I curl my hand into a fist—
rock crushes scissors—
Open it out flat—
paper covers rock—
Make a V with my index and middle fingers—
scissors cut paper—
* * *
Barely a week since Memorial Day and American is not just broken, it’s burning. If echoes of the ’80s reverberated when the current occupant of the Oval Office took power, his reign of horror is evidence that the ’60s (not the mention the Civil War) never really ended.
A text from my daughter in L.A., Sunday, May 31st–
Sorry I haven’t called today. I just don’t have the words.

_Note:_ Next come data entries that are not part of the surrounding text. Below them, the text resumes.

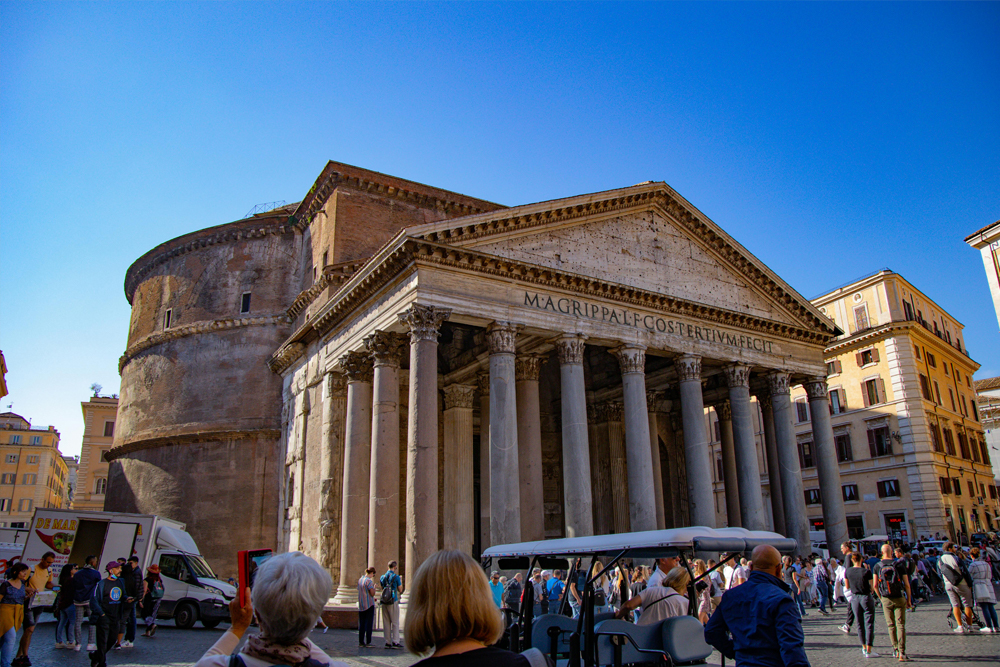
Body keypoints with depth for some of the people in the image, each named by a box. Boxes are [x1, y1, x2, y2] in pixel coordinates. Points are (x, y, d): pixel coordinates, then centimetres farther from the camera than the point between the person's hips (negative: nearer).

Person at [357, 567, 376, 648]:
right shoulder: (369, 581, -15)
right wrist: (374, 586, 1)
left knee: (361, 624, 10)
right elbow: (372, 593, -18)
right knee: (369, 624, -1)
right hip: (369, 604, -7)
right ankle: (368, 642, 0)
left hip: (361, 605, 7)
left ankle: (361, 642, 12)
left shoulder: (360, 580, 10)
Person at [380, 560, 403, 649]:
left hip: (384, 602, 5)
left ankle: (387, 642, 10)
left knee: (386, 623, 8)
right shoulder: (396, 577, -7)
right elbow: (400, 590, 0)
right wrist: (401, 581, 13)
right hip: (393, 601, -5)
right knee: (395, 622, 1)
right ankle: (395, 642, -2)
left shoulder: (383, 577, 8)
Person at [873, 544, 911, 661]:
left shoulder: (877, 566, -2)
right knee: (901, 625, 1)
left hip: (886, 600, 1)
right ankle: (901, 653, -6)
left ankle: (895, 649, 21)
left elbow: (875, 585, -2)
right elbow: (907, 584, -5)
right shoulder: (900, 565, -5)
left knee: (891, 625, 14)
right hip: (899, 599, -1)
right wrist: (909, 599, 8)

Who does have the words? I’m tempted to write back. Instead I let it be, just tell her I understand. Then I open a link she sent, an op-ed piece in the LA Times by Kareem Abdul-Jabbar. It’s eloquent, heartfelt, poetic:
Racism in America is like dust in the air. It seems invisible — even if you’re choking on it — until you let the sun in. Then you see it’s everywhere.
* * *
My toenails have no polish, my hair is, thankfully, all grown out grey, in need of a trim but I can easily fudge it. I’ve learned how to give my husband a buzz cut. After dinner we take a walk outside. I marvel at what nature, with a little coaxing and pollination and pruning, takes care of if you just let her be. He loves seeing bees moving from flower to flower. Not everything planted survives.
He used to buy me irises, my favorite flower. Now they bloom, like clockwork, every May.
Is there some equivalence between the reassurance I take from seasonal renewal and seeing familiar brands of paper goods–Kleenex, Scott, Seventh Generation–return to supermarket shelves? Will the unfamiliar (at least to me) ones–TreeFree, Envision–disappear?
In my car, listening to a Sirius XM station named for Frank Sinatra. His daughter Nancy is hosting. She ruminates on her father reminding us what a great country we live in. We’ve been through hard times before, he would say. We got through them, we’ll get through them again. She wonders what he’d say now, then plays New York New York.
I’m a Sinatra fan, and I believe in the power of music to save us. But right now my money would not be on the chairman of the board.